## What to produce
Please show each of the lines below that contains the word "slice".
(Entries supplied)
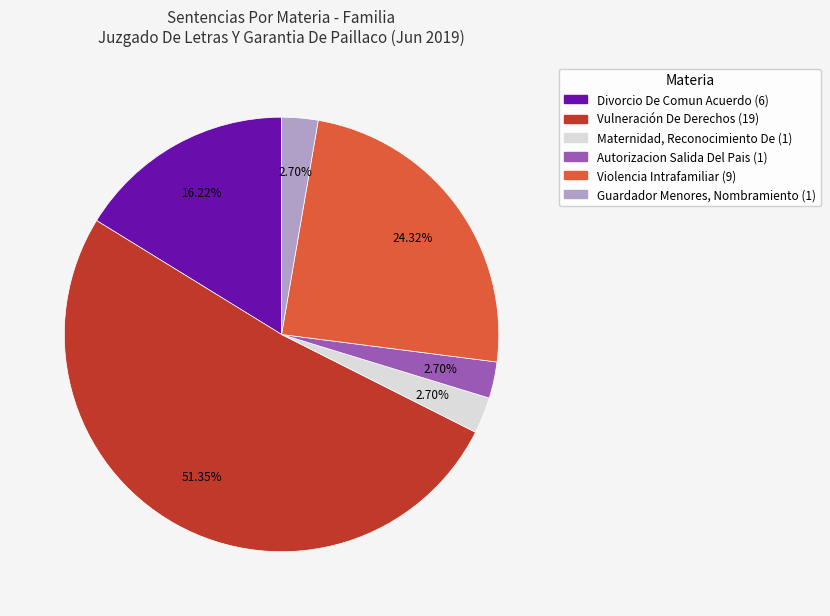

Is there any slice that represents more than half of the pie?

Yes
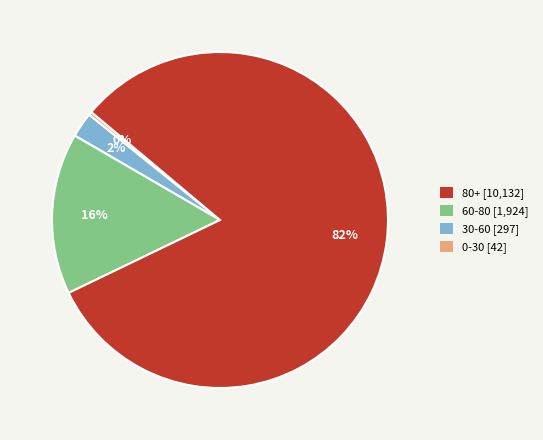

To the nearest percent, what is the average slice percentage?

25%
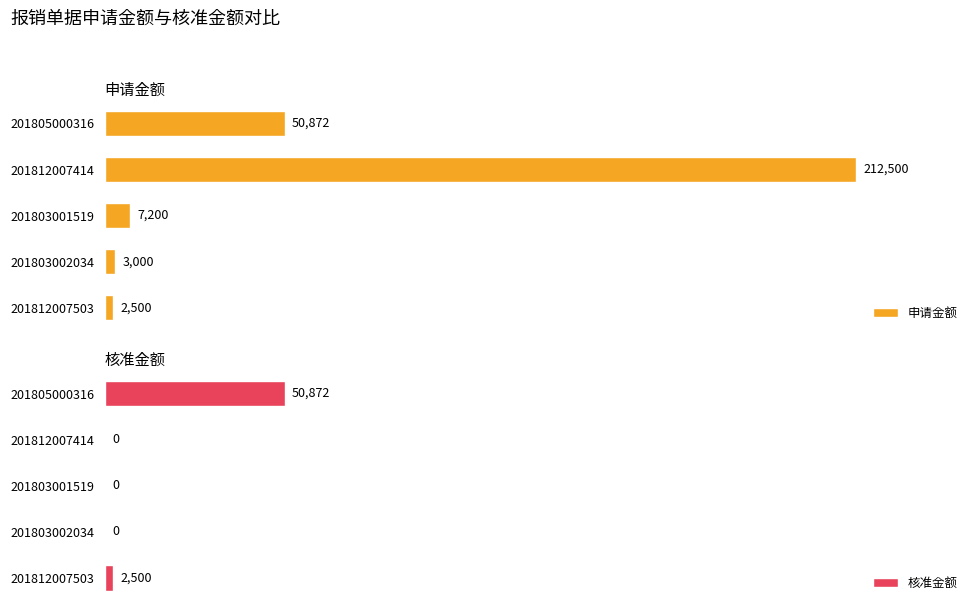

Rank the categories by 申请金额 value from lowest to highest.

201812007503, 201803002034, 201803001519, 201805000316, 201812007414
(End Entries supplied)
## Your solution
Is there any slice that represents more than half of the pie?
To the nearest percent, what is the average slice percentage?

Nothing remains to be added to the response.